What the exercise asks
Please transcribe the records precisely; pictures stay out of your copy.

Camera intrinsics data
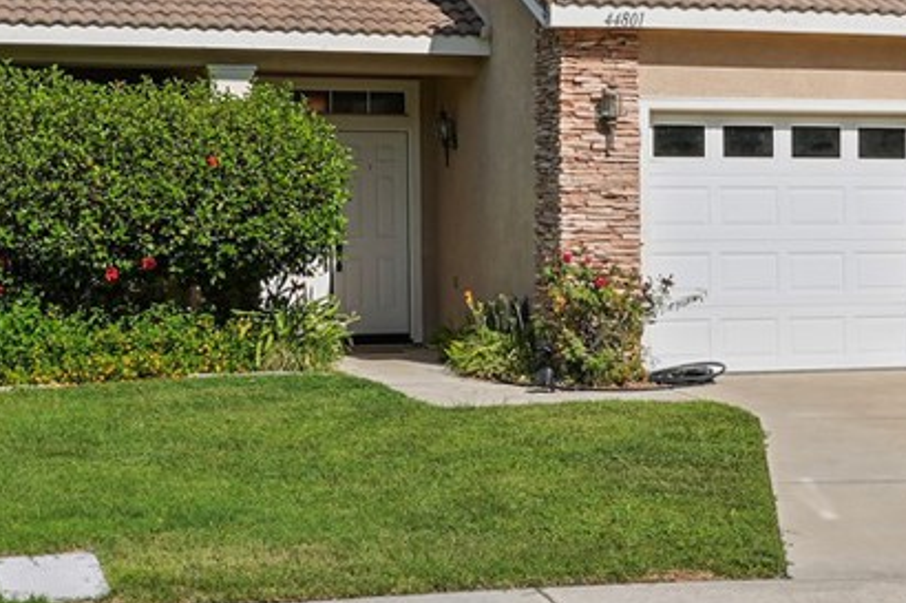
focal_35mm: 86
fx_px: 2170
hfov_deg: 23.1
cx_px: 796
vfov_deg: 15.7
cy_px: 112
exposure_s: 1/125
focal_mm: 34.5
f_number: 13
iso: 80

Task solution
focal_35mm: 86
fx_px: 2170
hfov_deg: 23.1
cx_px: 796
vfov_deg: 15.7
cy_px: 112
exposure_s: 1/125
focal_mm: 34.5
f_number: 13
iso: 80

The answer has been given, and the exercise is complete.